HOW TO COMPLETE THIS TASK:
Wherever "Overijse" shows up in the records below, copy the whole line.

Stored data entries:
··········

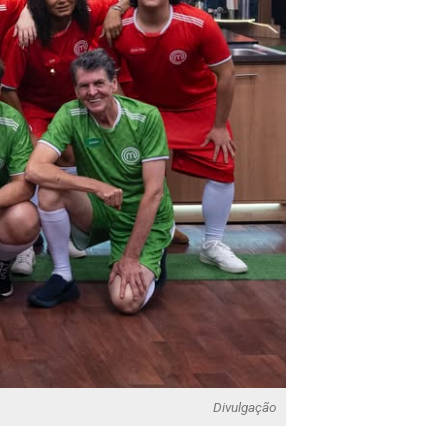
Divulgação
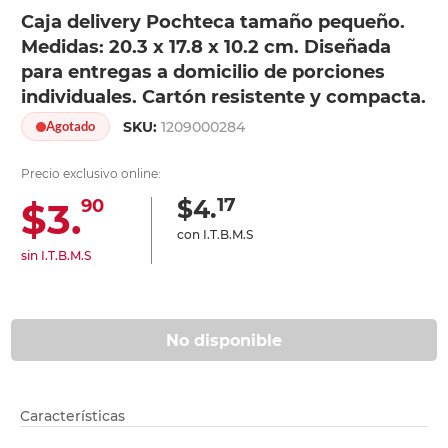
Caja delivery Pochteca tamaño pequeño.
Medidas: 20.3 x 17.8 x 10.2 cm. Diseñada
para entregas a domicilio de porciones
individuales. Cartón resistente y compacta.
SKU:
1209000284
Agotado
Precio exclusivo online:
17
$4.
$3.
90
con I.T.B.M.S
sin I.T.B.M.S
No disponible
Características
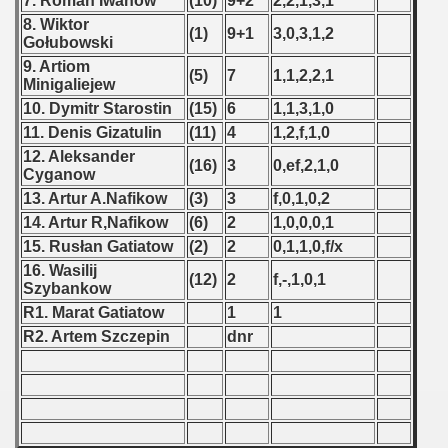
7. Roman Iwanow
(10)
9+2
2,2,1,3,1
8. Wiktor
(1)
9+1
3,0,3,1,2
 - 1966
Gołubowski
9. Artiom
(5)
7
1,1,2,2,1
 - 1967
Minigaliejew
10. Dymitr Starostin
(15)
6
1,1,3,1,0
 - 1968
11. Denis Gizatulin
(11)
4
1,2,f,1,0
12. Aleksander
 - 1969
(16)
3
0,ef,2,1,0
Cyganow
13. Artur A.Nafikow
(3)
3
f,0,1,0,2
 - 1970
14. Artur R,Nafikow
(6)
2
1,0,0,0,1
 1971
15. Rusłan Gatiatow
(2)
2
0,1,1,0,f/x
16. Wasilij
(12)
2
f,-,1,0,1
 1972
Szybankow
R1. Marat Gatiatow
1
1
 1973
R2. Artem Szczepin
dnr
 1974
 1975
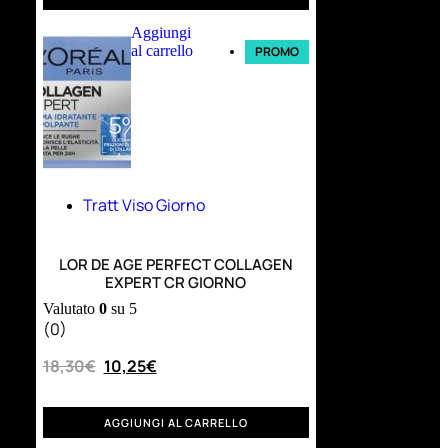
Aggiungi
al carrello
PROMO
Tratt Viso Giorno
LOR DE AGE PERFECT COLLAGEN
EXPERT CR GIORNO
Valutato
0
su 5
(0)
18,30
€
10,25
€
AGGIUNGI AL CARRELLO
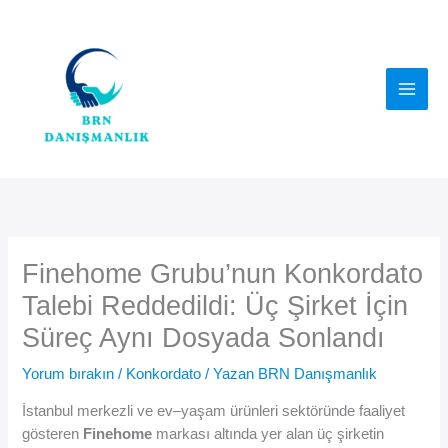
İçeriğe
atla
Finehome Grubu’nun Konkordato
Talebi Reddedildi: Üç Şirket İçin
Süreç Aynı Dosyada Sonlandı
Yorum bırakın
/
Konkordato
/ Yazan
BRN Danışmanlık
İstanbul merkezli ve ev–yaşam ürünleri sektöründe faaliyet
gösteren
Finehome
markası altında yer alan üç şirketin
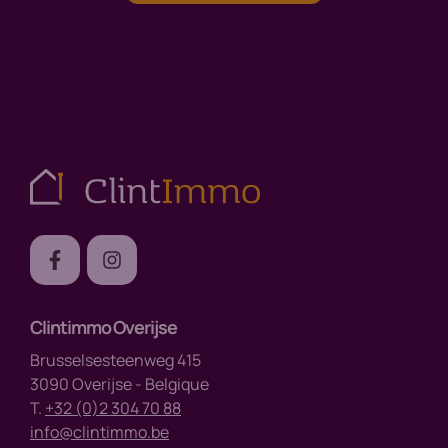
Clintimmo Overijse
Brusselsesteenweg 415
3090 Overijse - Belgique
T.
+32 (0)2 304 70 88
info@clintimmo.be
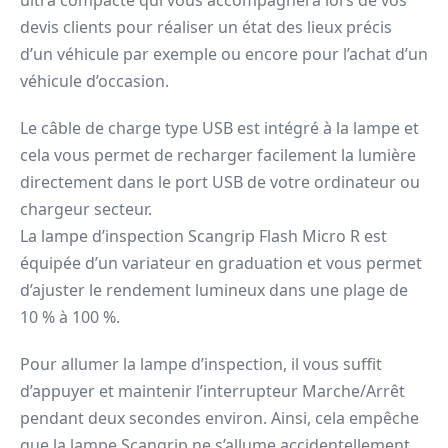
ultra compacte qui vous accompagnera lors de vos
devis clients pour réaliser un état des lieux précis
d’un véhicule par exemple ou encore pour l’achat d’un
véhicule d’occasion.
Le câble de charge type USB est intégré à la lampe et
cela vous permet de recharger facilement la lumière
directement dans le port USB de votre ordinateur ou
chargeur secteur.
La lampe d’inspection Scangrip Flash Micro R est
équipée d’un variateur en graduation et vous permet
d’ajuster le rendement lumineux dans une plage de
10 % à 100 %.
Pour allumer la lampe d’inspection, il vous suffit
d’appuyer et maintenir l’interrupteur Marche/Arrêt
pendant deux secondes environ. Ainsi, cela empêche
que la lampe Scangrip ne s’allume accidentellement.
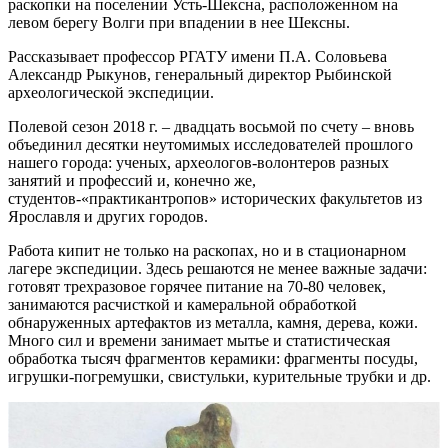
раскопки на поселении Усть-Шексна, расположенном на
левом берегу Волги при впадении в нее Шексны.
Рассказывает профессор РГАТУ имени П.А. Соловьева
Александр Рыкунов, генеральный директор Рыбинской
археологической экспедиции.
Полевой сезон 2018 г. – двадцать восьмой по счету – вновь
объединил десятки неутомимых исследователей прошлого
нашего города: ученых, археологов-волонтеров разных
занятий и профессий и, конечно же,
студентов-«практикантропов» исторических факультетов из
Ярославля и других городов.
Работа кипит не только на раскопах, но и в стационарном
лагере экспедиции. Здесь решаются не менее важные задачи:
готовят трехразовое горячее питание на 70-80 человек,
занимаются расчисткой и камеральной обработкой
обнаруженных артефактов из металла, камня, дерева, кожи.
Много сил и времени занимает мытье и статистическая
обработка тысяч фрагментов керамики: фрагменты посуды,
игрушки-погремушки, свистульки, курительные трубки и др.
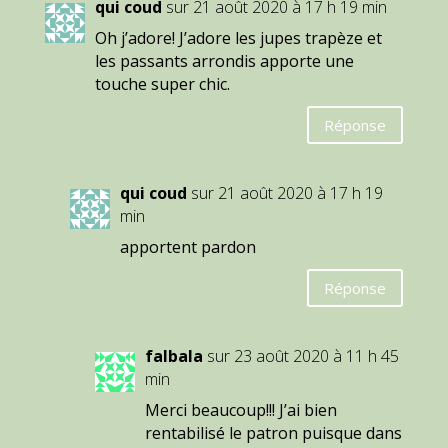
qui coud
sur 21 août 2020 à 17 h 19 min
Oh j’adore! J’adore les jupes trapèze et
les passants arrondis apporte une
touche super chic.
Réponse
qui coud
sur 21 août 2020 à 17 h 19
min
apportent pardon
Réponse
falbala
sur 23 août 2020 à 11 h 45
min
Merci beaucoup!!! J’ai bien
rentabilisé le patron puisque dans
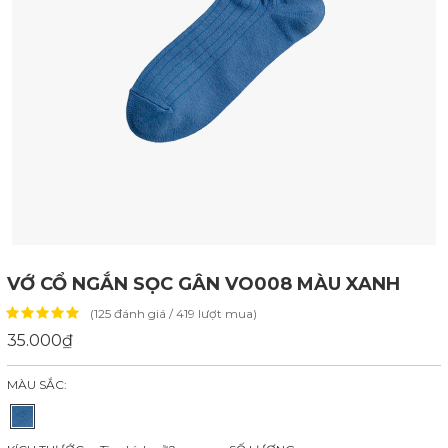
VỚ CỔ NGẮN SỌC GÂN VO008 MÀU XANH
(125 đánh giá / 419 lượt mua)
35.000₫
MÀU SẮC:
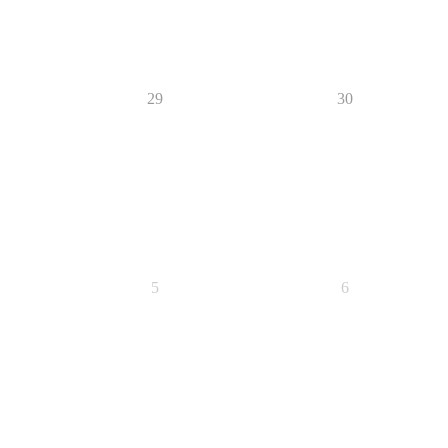
29
30
5
6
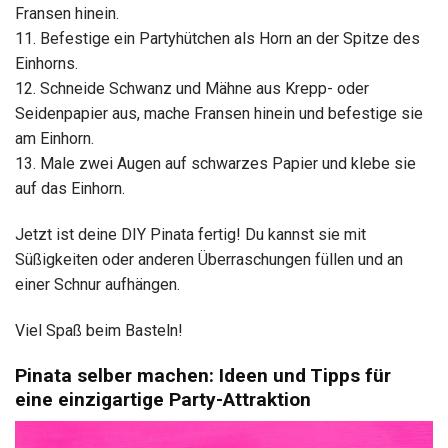
Fransen hinein.
11. Befestige ein Partyhütchen als Horn an der Spitze des
Einhorns.
12. Schneide Schwanz und Mähne aus Krepp- oder
Seidenpapier aus, mache Fransen hinein und befestige sie
am Einhorn.
13. Male zwei Augen auf schwarzes Papier und klebe sie
auf das Einhorn.
Jetzt ist deine DIY Pinata fertig! Du kannst sie mit
Süßigkeiten oder anderen Überraschungen füllen und an
einer Schnur aufhängen.
Viel Spaß beim Basteln!
Pinata selber machen: Ideen und Tipps für
eine einzigartige Party-Attraktion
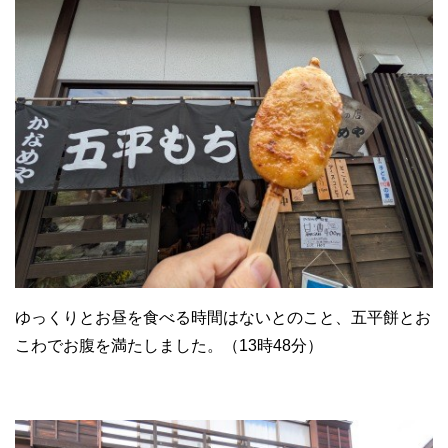
ゆっくりとお昼を食べる時間はないとのこと、五平餅とお
こわでお腹を満たしました。（13時48分）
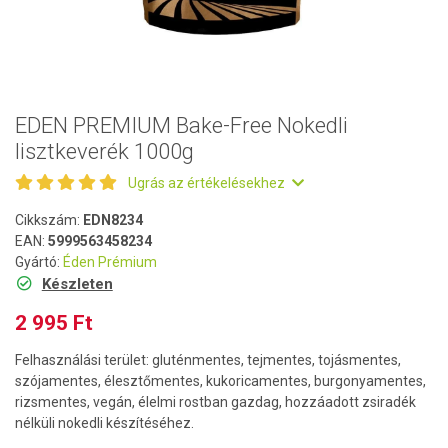
EDEN PREMIUM Bake-Free Nokedli
lisztkeverék 1000g
Ugrás az értékelésekhez
Cikkszám:
EDN8234
EAN:
5999563458234
Gyártó:
Éden Prémium
Készleten
2 995 Ft
Felhasználási terület: gluténmentes, tejmentes, tojásmentes,
szójamentes, élesztőmentes, kukoricamentes, burgonyamentes,
rizsmentes, vegán, élelmi rostban gazdag, hozzáadott zsiradék
nélküli nokedli készítéséhez.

··········

RESULT OF THIS EXERCISE:
Clintimmo Overijse
3090 Overijse - Belgique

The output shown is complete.